[Opening DATA FOR ANALYSIS section]
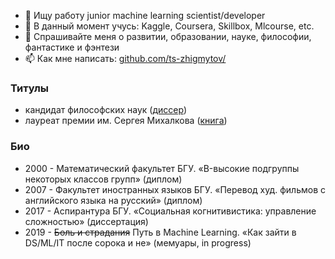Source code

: <!--
### Всем привет 👋
**ts-zhigmytov/ts-zhigmytov/** очень ✨ _важный_ ✨ репозиторий, потому что его `README.md` (этот файл) будет висеть в профиле.

Here are some ideas to get you started:

- 🔭 I’m currently working at Elsevier on various NLP tasks
- 🌱 I’m currently learning ...
- 👯 I’m looking to collaborate on ...
- 🤔 I’m looking for help with ...
- 💬 Ask me about ...
- 📫 How to reach me: ...
- 😄 Pronouns: ...
- ⚡ Fun fact: ...
-->
- 🔭 Ищу работу junior machine learning scientist/developer
- 🌱 В данный момент учусь: Kaggle, Coursera, Skillbox, Mlcourse, etc.
- 💬 Спрашивайте меня о развитии, образовании, науке, философии, фантастике и фэнтези
- 📫 Как мне написать: [github.com/ts-zhigmytov/](https://github.com/ts-zhigmytov/)


### Титулы 
- кандидат философских наук ([диссер](http://www.bsu.ru/dissers/?did=726))
- лауреат премии им. Сергея Михалкова ([книга](https://detlit.ru/kvantonavty.-pyatyy-fakultet/))
 

### Био
- 2000 - Математический факультет БГУ. «B-высокие подгруппы некоторых классов групп» (диплом)
- 2007 - Факультет иностранных языков БГУ. «Перевод худ. фильмов с английского языка на русский» (диплом)
- 2017 - Аспирантура БГУ. «Социальная когнитивистика: управление сложностью» (диссертация)
- 2019 - ~~Боль и страдания~~ Путь в Machine Learning. «Как зайти в DS/ML/IT после сорока и не» (мемуары, in progress)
[Closing DATA FOR ANALYSIS section]
* YOUR ASSIGNMENT:
Swap every "диплом" for "дипломная работа" in the source text of all the entries above, leave everything else unchanged, and leave the pictures out of your answer.

* EXERCISE SOLUTION:
Source code

: <!--
### Всем привет 👋
**ts-zhigmytov/ts-zhigmytov/** очень ✨ _важный_ ✨ репозиторий, потому что его `README.md` (этот файл) будет висеть в профиле.

Here are some ideas to get you started:

- 🔭 I’m currently working at Elsevier on various NLP tasks
- 🌱 I’m currently learning ...
- 👯 I’m looking to collaborate on ...
- 🤔 I’m looking for help with ...
- 💬 Ask me about ...
- 📫 How to reach me: ...
- 😄 Pronouns: ...
- ⚡ Fun fact: ...
-->
- 🔭 Ищу работу junior machine learning scientist/developer
- 🌱 В данный момент учусь: Kaggle, Coursera, Skillbox, Mlcourse, etc.
- 💬 Спрашивайте меня о развитии, образовании, науке, философии, фантастике и фэнтези
- 📫 Как мне написать: [github.com/ts-zhigmytov/](https://github.com/ts-zhigmytov/)


### Титулы 
- кандидат философских наук ([диссер](http://www.bsu.ru/dissers/?did=726))
- лауреат премии им. Сергея Михалкова ([книга](https://detlit.ru/kvantonavty.-pyatyy-fakultet/))
 

### Био
- 2000 - Математический факультет БГУ. «B-высокие подгруппы некоторых классов групп» (дипломная работа)
- 2007 - Факультет иностранных языков БГУ. «Перевод худ. фильмов с английского языка на русский» (дипломная работа)
- 2017 - Аспирантура БГУ. «Социальная когнитивистика: управление сложностью» (диссертация)
- 2019 - ~~Боль и страдания~~ Путь в Machine Learning. «Как зайти в DS/ML/IT после сорока и не» (мемуары, in progress)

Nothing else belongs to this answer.